Task prompt ->
Please lay out every line of the entries below as a JSON list of strings, one string per line, with blank lines omitted. Leave the pictures out of your answer.

Provided entries ->
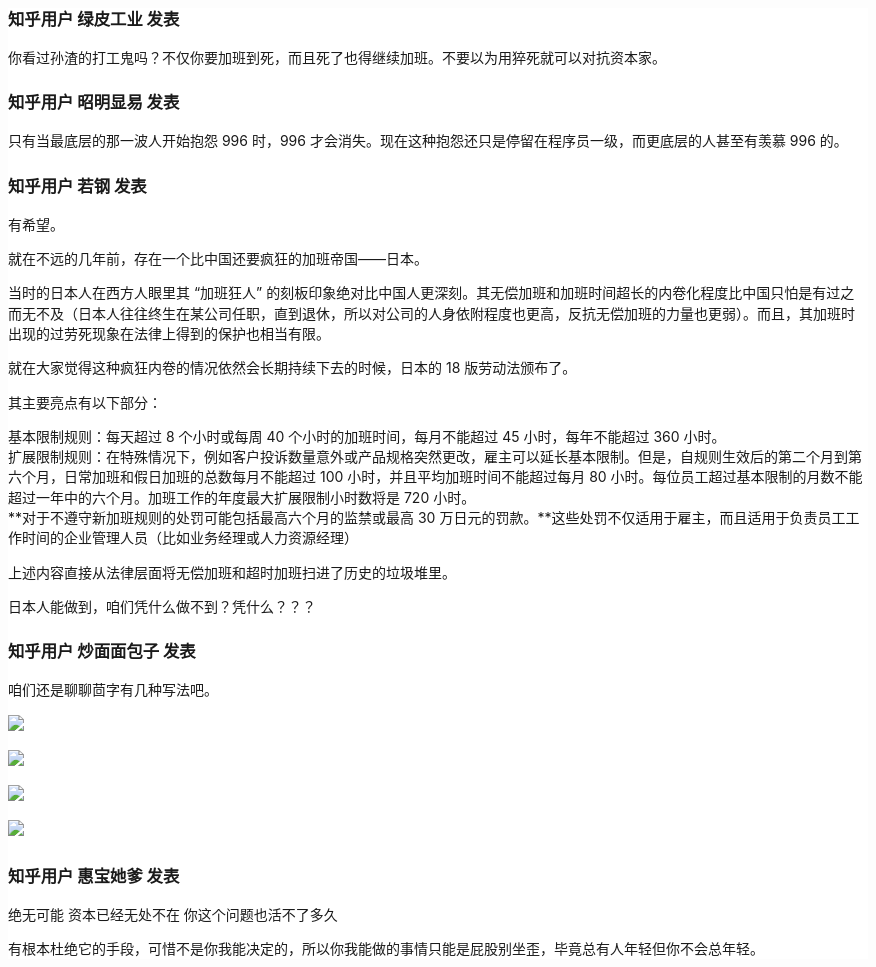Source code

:     
    
### 知乎用户 绿皮工业 发表
    
你看过孙渣的打工鬼吗？不仅你要加班到死，而且死了也得继续加班。不要以为用猝死就可以对抗资本家。
    
    
    
    
### 知乎用户 昭明显易 发表
    
只有当最底层的那一波人开始抱怨 996 时，996 才会消失。现在这种抱怨还只是停留在程序员一级，而更底层的人甚至有羡慕 996 的。
    
    
    
    
### 知乎用户 若钢 发表
    
有希望。

就在不远的几年前，存在一个比中国还要疯狂的加班帝国——日本。

当时的日本人在西方人眼里其 “加班狂人” 的刻板印象绝对比中国人更深刻。其无偿加班和加班时间超长的内卷化程度比中国只怕是有过之而无不及（日本人往往终生在某公司任职，直到退休，所以对公司的人身依附程度也更高，反抗无偿加班的力量也更弱）。而且，其加班时出现的过劳死现象在法律上得到的保护也相当有限。

就在大家觉得这种疯狂内卷的情况依然会长期持续下去的时候，日本的 18 版劳动法颁布了。

其主要亮点有以下部分：

基本限制规则：每天超过 8 个小时或每周 40 个小时的加班时间，每月不能超过 45 小时，每年不能超过 360 小时。  
扩展限制规则：在特殊情况下，例如客户投诉数量意外或产品规格突然更改，雇主可以延长基本限制。但是，自规则生效后的第二个月到第六个月，日常加班和假日加班的总数每月不能超过 100 小时，并且平均加班时间不能超过每月 80 小时。每位员工超过基本限制的月数不能超过一年中的六个月。加班工作的年度最大扩展限制小时数将是 720 小时。  
**对于不遵守新加班规则的处罚可能包括最高六个月的监禁或最高 30 万日元的罚款。**这些处罚不仅适用于雇主，而且适用于负责员工工作时间的企业管理人员（比如业务经理或人力资源经理）

上述内容直接从法律层面将无偿加班和超时加班扫进了历史的垃圾堆里。

日本人能做到，咱们凭什么做不到？凭什么？？？
    
    
    
    
### 知乎用户 炒面面包子 发表
    
咱们还是聊聊茴字有几种写法吧。

![](https://images.weserv.nl/?url=https%3A//pic1.zhimg.com/v2-8c6f131066c4e9a46dddebde0bc14aef_r.jpg%3Fsource%3D1940ef5c)

![](https://images.weserv.nl/?url=https%3A//pic1.zhimg.com/v2-1c3881af561b4d64a5fb7c74c44850e9_r.jpg%3Fsource%3D1940ef5c)

![](https://images.weserv.nl/?url=https%3A//pic4.zhimg.com/v2-0d0a1182f3ccd7f1bfcad9591b7ed5e6_r.jpg%3Fsource%3D1940ef5c)

![](https://images.weserv.nl/?url=https%3A//pic4.zhimg.com/v2-92ea559c3d2596f2e18aaeae299402a5_r.jpg%3Fsource%3D1940ef5c)
    
    
    
    
### 知乎用户 惠宝她爹 发表
    
绝无可能 资本已经无处不在 你这个问题也活不了多久

有根本杜绝它的手段，可惜不是你我能决定的，所以你我能做的事情只能是屁股别坐歪，毕竟总有人年轻但你不会总年轻。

Task output ->
[
  "Source code",
  ":     ",
  "### 知乎用户 绿皮工业 发表",
  "你看过孙渣的打工鬼吗？不仅你要加班到死，而且死了也得继续加班。不要以为用猝死就可以对抗资本家。",
  "### 知乎用户 昭明显易 发表",
  "只有当最底层的那一波人开始抱怨 996 时，996 才会消失。现在这种抱怨还只是停留在程序员一级，而更底层的人甚至有羡慕 996 的。",
  "### 知乎用户 若钢 发表",
  "有希望。",
  "就在不远的几年前，存在一个比中国还要疯狂的加班帝国——日本。",
  "当时的日本人在西方人眼里其 “加班狂人” 的刻板印象绝对比中国人更深刻。其无偿加班和加班时间超长的内卷化程度比中国只怕是有过之而无不及（日本人往往终生在某公司任职，直到退休，所以对公司的人身依附程度也更高，反抗无偿加班的力量也更弱）。而且，其加班时出现的过劳死现象在法律上得到的保护也相当有限。",
  "就在大家觉得这种疯狂内卷的情况依然会长期持续下去的时候，日本的 18 版劳动法颁布了。",
  "其主要亮点有以下部分：",
  "基本限制规则：每天超过 8 个小时或每周 40 个小时的加班时间，每月不能超过 45 小时，每年不能超过 360 小时。  ",
  "扩展限制规则：在特殊情况下，例如客户投诉数量意外或产品规格突然更改，雇主可以延长基本限制。但是，自规则生效后的第二个月到第六个月，日常加班和假日加班的总数每月不能超过 100 小时，并且平均加班时间不能超过每月 80 小时。每位员工超过基本限制的月数不能超过一年中的六个月。加班工作的年度最大扩展限制小时数将是 720 小时。  ",
  "**对于不遵守新加班规则的处罚可能包括最高六个月的监禁或最高 30 万日元的罚款。**这些处罚不仅适用于雇主，而且适用于负责员工工作时间的企业管理人员（比如业务经理或人力资源经理）",
  "上述内容直接从法律层面将无偿加班和超时加班扫进了历史的垃圾堆里。",
  "日本人能做到，咱们凭什么做不到？凭什么？？？",
  "### 知乎用户 炒面面包子 发表",
  "咱们还是聊聊茴字有几种写法吧。",
  "![](https://images.weserv.nl/?url=https%3A//pic1.zhimg.com/v2-8c6f131066c4e9a46dddebde0bc14aef_r.jpg%3Fsource%3D1940ef5c)",
  "![](https://images.weserv.nl/?url=https%3A//pic1.zhimg.com/v2-1c3881af561b4d64a5fb7c74c44850e9_r.jpg%3Fsource%3D1940ef5c)",
  "![](https://images.weserv.nl/?url=https%3A//pic4.zhimg.com/v2-0d0a1182f3ccd7f1bfcad9591b7ed5e6_r.jpg%3Fsource%3D1940ef5c)",
  "![](https://images.weserv.nl/?url=https%3A//pic4.zhimg.com/v2-92ea559c3d2596f2e18aaeae299402a5_r.jpg%3Fsource%3D1940ef5c)",
  "### 知乎用户 惠宝她爹 发表",
  "绝无可能 资本已经无处不在 你这个问题也活不了多久",
  "有根本杜绝它的手段，可惜不是你我能决定的，所以你我能做的事情只能是屁股别坐歪，毕竟总有人年轻但你不会总年轻。"
]